– Badania nad pszczołami są jak wyścig zbrojeń. Naukowcy starają się zdiagnozować pojawiające się zagrożenia dla tych owadów – powiedział Harmen Hendriksma z Uniwersytetu w Würzburgu. – Jest wiele czynników, takich jak pestycydy nowej generacji, choroby pszczół, zmiany siedlisk czy mutacje genetyczne, które mają wpływ na populację owadów. Aby ocalić nasze pszczoły, musimy lepiej niż dotąd rozpoznawać zagrożenia.
Pszczoły znikają w dramatycznym tempie. Sytuacja jest tak groźna, że Organizacja Narodów Zjednoczonych do spraw Wyżywienia i Rolnictwa (FAO) wezwała społeczność międzynarodową do zatrzymania degradacji środowiska zagrażającej owadom, od których zależą zbiory żywności na całym świecie. Spośród 100 roślin, które stanowią 90 proc. surowców do produkcji żywności, 70 proc. zapylają pszczoły.
Rozmiary klęski
W Ameryce Północnej w latach 2006 – 2007 wyginęła jedna trzecia wszystkich pszczół. W niektórych wielkich pasiekach przy życiu pozostało zaledwie 10 proc. owadów.
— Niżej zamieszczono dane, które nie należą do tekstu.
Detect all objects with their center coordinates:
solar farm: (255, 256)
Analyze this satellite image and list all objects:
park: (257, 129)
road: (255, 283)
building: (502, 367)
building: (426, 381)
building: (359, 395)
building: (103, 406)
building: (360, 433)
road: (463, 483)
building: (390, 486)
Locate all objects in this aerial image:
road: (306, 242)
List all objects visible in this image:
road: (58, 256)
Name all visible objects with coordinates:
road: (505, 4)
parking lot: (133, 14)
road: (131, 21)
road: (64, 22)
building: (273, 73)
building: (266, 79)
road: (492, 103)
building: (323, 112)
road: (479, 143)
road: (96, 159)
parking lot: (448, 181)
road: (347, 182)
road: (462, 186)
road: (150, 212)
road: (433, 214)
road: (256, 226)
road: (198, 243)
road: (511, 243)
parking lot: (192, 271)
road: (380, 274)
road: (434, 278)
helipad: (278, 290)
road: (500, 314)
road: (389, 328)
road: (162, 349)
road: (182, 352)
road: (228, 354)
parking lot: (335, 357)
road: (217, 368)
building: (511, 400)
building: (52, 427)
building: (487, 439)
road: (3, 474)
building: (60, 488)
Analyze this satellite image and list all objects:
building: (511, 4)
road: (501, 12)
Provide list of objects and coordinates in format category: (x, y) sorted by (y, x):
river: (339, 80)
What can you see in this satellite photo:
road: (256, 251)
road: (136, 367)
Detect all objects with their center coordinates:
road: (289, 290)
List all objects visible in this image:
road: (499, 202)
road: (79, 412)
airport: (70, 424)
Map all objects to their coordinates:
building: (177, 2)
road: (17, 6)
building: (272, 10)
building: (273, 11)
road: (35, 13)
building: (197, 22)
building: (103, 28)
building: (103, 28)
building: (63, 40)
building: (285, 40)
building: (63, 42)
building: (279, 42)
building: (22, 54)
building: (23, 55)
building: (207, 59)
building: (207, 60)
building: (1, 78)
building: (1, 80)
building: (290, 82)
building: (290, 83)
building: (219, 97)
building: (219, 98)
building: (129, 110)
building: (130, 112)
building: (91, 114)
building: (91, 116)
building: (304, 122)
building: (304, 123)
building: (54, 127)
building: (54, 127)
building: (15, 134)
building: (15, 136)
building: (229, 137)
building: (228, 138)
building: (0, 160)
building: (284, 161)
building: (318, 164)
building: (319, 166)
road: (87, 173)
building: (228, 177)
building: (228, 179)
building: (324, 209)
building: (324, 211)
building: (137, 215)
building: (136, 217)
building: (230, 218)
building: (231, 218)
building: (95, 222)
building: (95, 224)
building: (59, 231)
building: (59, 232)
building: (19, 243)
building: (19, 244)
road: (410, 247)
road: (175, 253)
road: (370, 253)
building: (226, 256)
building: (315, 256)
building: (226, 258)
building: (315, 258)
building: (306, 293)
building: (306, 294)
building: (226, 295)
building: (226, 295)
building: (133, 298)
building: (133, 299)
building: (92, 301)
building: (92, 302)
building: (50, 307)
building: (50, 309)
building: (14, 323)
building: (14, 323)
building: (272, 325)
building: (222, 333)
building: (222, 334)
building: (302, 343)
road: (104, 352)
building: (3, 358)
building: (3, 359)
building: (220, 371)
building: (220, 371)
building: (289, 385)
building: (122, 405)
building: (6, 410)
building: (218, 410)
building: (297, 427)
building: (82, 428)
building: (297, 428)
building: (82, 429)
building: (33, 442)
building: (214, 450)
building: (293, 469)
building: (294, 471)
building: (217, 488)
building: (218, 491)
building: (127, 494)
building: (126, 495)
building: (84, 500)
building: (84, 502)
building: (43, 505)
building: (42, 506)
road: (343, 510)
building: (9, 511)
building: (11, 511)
W Chinach sytuacja jest jeszcze gorsza, w niektórych rejonach kraju straty sięgnęły 100 proc. populacji pszczół. W 2008 roku kryzys dotarł do Europy. W Hiszpanii i Niemczech zniknęła jedna piąta pszczół. Naukowcy brytyjscy obliczyli w 2010 roku, że w ulach w ciągu dwóch lat ubyło 15 proc. owadów. Na jesieni alarmujące dane o gwałtownym spadku liczby owadów zapylających nadeszły z Indii. Wyniki badań naukowców z Uniwersytetu w Kalkucie są o tyle niepokojące, że Indie dostarczają 14 proc. warzyw na światowy rynek. W Polsce liczba pszczół także maleje, ale na razie skala zjawiska nie jest niepokojąca.
Sprawozdanie z badań naukowcy z Würzburga przedstawili na łamach magazynu "Methods in Ecology and Evolution" wydawanego przez Brytyjskie Towarzystwo Ekologiczne.
Oszukać czerwia
W eksperymentalnej hodowli naukowcy zastosowali nowatorską metodę pozyskiwania larw (zwanych przez pszczelarzy czerwiami), które przeistaczają się w dorosłe owady. Obecne sposoby zbierania larw mają wiele wad. Czerwie, które mają ok. 1 mm długości, zbierane są z naturalnego plastra za pomocą piór lub szczoteczek. Wymaga to czasu i opanowania skomplikowanych czynności, wiele larw ginie.